I seriously read movie reviews. I can probably tell you if a move was well-received or not, claim I plan on seeing it, forget to, then find in on cable three years later and scramble to catch up. Without actually viewing them myself, I can recommend a film.

A.O. Scott is my reviewer of preference. My sister-in-law likes him too, her reasoning that since he is a father he knows what children will enjoy. If he doesn't gush about a film, I usually end up agreeing with him. 


He came out with a book recently about being a critic, and this piece ("Everybody's a Critic. That's How It Should Be.") was compiled from it. He admits having the title "critic" is akin to something of the insect family. 

The article made me think about personal versus public opinion. We all have preferences that we are ashamed of voicing (the sci-fi geeks understand). Sometimes we are loudly profess adoration of a highly contentious belief or person or book just because we know it'll get on our audience's nerves. The latter is not any more authentic expression than the former. 

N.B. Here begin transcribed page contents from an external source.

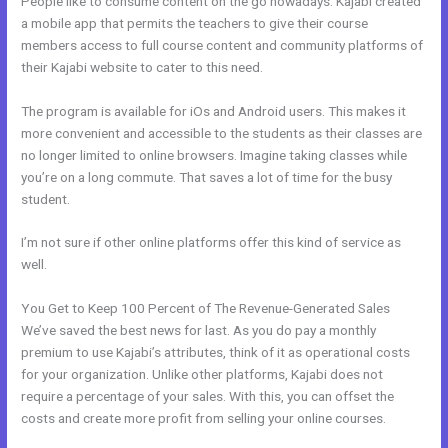
People like to consume content on the go nowadays. Kajabi created
a mobile app that permits the teachers to give their course
members access to full course content and community platforms of
their Kajabi website to cater to this need.
The program is available for iOs and Android users. This makes it
more convenient and accessible to the students as their classes are
no longer limited to online browsers. Imagine taking classes while
you’re on a long commute. That saves a lot of time for the busy
student.
I’m not sure if other online platforms offer this kind of service as
well.
You Get to Keep 100 Percent of The Revenue-Generated Sales
We’ve saved the best news for last. As you do pay a monthly
premium to use Kajabi’s attributes, think of it as operational costs
for your organization. Unlike other platforms, Kajabi does not
require a percentage of your sales. With this, you can offset the
costs and create more profit from selling your online courses.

What do we like? What do we believe? What do we despise? What is merely meh? Every first date is a minefield. Sometimes the other is so befuddled by the other's atypical outlook that the calendar is double-checked to make sure it's not April 1. 

I think we should all stand for something. It won't be the same something, obviously. But we can only stand for something once we know and like ourselves, and feel no embarrassment as the individuals that compose the many. 
It’s the mission of art to free our minds, and the task of criticism to figure out what to do with that freedom. That everyone is a critic means that we are each capable of thinking against our own prejudices, of balancing skepticism with open-mindedness, of sharpening our dulled and glutted senses and battling the intellectual inertia that surrounds us. We need to put our remarkable minds to use and to pay our own experience the honor of taking it seriously.
We can still be friends. Really.   


Daniel Saunders said...

I used to read reviews of films I had no intention of watching. I haven't done that for a while, but my favourite publication is The Jewish Review of Books. Even though I rarely buy books from there (although I sometimes recommend them to the library where I work), but I learn things from the reviews and enjoy reading well-written criticism (criticism in the broad sense of the term, not the nitpicking sense).

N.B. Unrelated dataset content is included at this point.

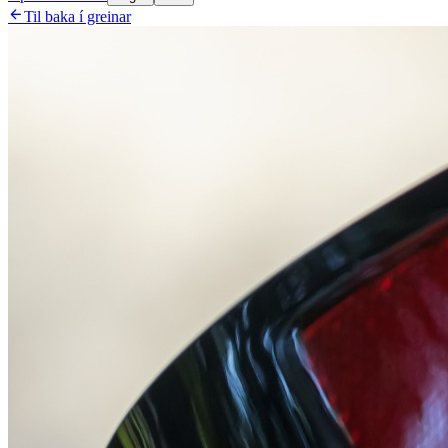

Til baka í greinar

But we can only stand for something once we know and like ourselves, and feel no embarrassment for the individuals that compose the many.

Yep. I still avoid telling people I'm a Doctor Who fan, from all the years it was the most mocked programme on TV (or not on TV, as it was cancelled). Now it's popular again, but I can't get used to it. Although even among fans I have no rest, as I like the episodes everyone else hates. I even had (sort of still have) a blog of reviews of Doctor Who and occasionally other SF... I like thinking for myself, and reading thought-provoking ideas from others.

Princess Lea said...

Same here. I dissect the NY Times Book Review every week, because I learn things from the reviews and enjoy the well-written criticism as well. "Criticism" in the sense that "The author's logic is faulty because she chooses not to address the well-known study of 2013 that demolishes her argument," not "The author has terrible fashion sense."

I think a lot of geeks are coming out of the closet now. "Big Bang Theory" made it somewhat acceptable.

Daniel Saunders said...

Agreed about geeks coming out the closet, but I think Big Ban Theory is effect, not cause. I think the growing importance of hi-tech industries has led to geeks having more status and purchasing power, therefore they are a target for business to sell to. Hence the revival in recent years of Doctor Who, Star Wars, Star Trek, The X-Files and Ghostbusters and all those superhero movies that are dominating the cinemas.